Panel Paper: Co-Evolution of Neighborhood and Public School Demographic Changes: A Study of Los Angeles County

Thursday, November 7, 2019
Plaza Building: Concourse Level, Governor's Square 12 (Sheraton Denver Downtown)

*Names in bold indicate Presenter

Elly Field and Elizabeth Bruch, University of Michigan


American public schools are inextricably tied to the neighborhoods in which they are located, a relationship created by the widespread policy of assigning schools by residence. Within the U.S. context of deep racial and socioeconomic inequality, this process links residential areas segregated by race and class to public schools, with their own long history of resistance to integration (Logan et al, 2012). While extensive research has documented entrenched racial and socioeconomic segregation in both the school and neighborhood contexts, neighborhoods and schools are not stagnant. There is prior work on how processes such as white flight or gentrification shape neighborhood dynamics; but, surprisingly little research connects changes in neighborhoods and schools or examines how these domains may influence each other over time (Frankenberg, 2013). Because place structures access to education and the documented disparities between segregated schools (Frankenberg et al, 2003), studying how neighborhood and school compositional changes unfold may elucidate how educational inequalities are maintained or disrupted in the face of demographic changes. To fill this gap in the literature, we examine whether and how public schools change in relation to the neighborhoods in which they are located.

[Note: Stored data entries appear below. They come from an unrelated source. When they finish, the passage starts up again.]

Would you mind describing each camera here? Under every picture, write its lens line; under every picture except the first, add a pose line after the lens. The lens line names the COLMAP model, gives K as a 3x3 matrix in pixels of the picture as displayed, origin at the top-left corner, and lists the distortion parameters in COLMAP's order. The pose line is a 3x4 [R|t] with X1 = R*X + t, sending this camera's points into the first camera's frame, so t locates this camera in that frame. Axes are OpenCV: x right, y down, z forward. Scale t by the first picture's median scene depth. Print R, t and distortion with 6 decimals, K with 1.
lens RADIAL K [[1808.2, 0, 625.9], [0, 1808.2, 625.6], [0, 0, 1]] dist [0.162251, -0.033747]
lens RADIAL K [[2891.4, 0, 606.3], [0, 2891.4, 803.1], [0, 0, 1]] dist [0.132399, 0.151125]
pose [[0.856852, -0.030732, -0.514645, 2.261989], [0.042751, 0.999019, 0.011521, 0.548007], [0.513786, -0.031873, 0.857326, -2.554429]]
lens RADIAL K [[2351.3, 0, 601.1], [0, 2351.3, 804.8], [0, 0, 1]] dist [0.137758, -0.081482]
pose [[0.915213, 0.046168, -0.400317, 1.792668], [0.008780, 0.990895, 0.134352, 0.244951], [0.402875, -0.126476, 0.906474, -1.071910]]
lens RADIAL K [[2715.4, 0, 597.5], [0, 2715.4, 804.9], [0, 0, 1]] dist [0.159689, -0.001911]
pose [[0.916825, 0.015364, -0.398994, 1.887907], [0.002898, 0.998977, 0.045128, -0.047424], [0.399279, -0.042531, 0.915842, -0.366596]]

Using neighborhood and school data on Los Angeles County, we answer two main research questions. First, how closely are demographic changes within neighborhoods and schools tied to each other? Do schools and neighborhoods change in lock-step, or does one domain lag behind? Second, are there typical patterns of how demographic change unfolds over time? Does this process follow a smooth and linear progression or is there a tipping point effect? We combine several data sources in order to create a detailed picture of neighborhood and school characteristics between 1987 and 2016. We use school composition data from the National Center of Education Statistics, school test score data from the California Department of Education, school attendance boundary data from the NCES and LAUSD, housing value and mortgage data from CoreLogic, and demographic data from the U.S. Census and American Community Survey. These complex sets of data allow us to both identify trajectories of school and neighborhood changes over time, and also explore how these trajectories influence each other across domains. We define school-neighborhood pairs at the census tract level and use multi-level modeling and group-based trajectory models to analyze patterns of change. Preliminary results suggest that while the majority of schools remain relatively demographically stable, a subset of schools experience both dramatic positive and negative changes in percent of white students and percent of students on free lunch. These results will be combined with the neighborhood data to examine how changes in one domain may precipitate changes in the other.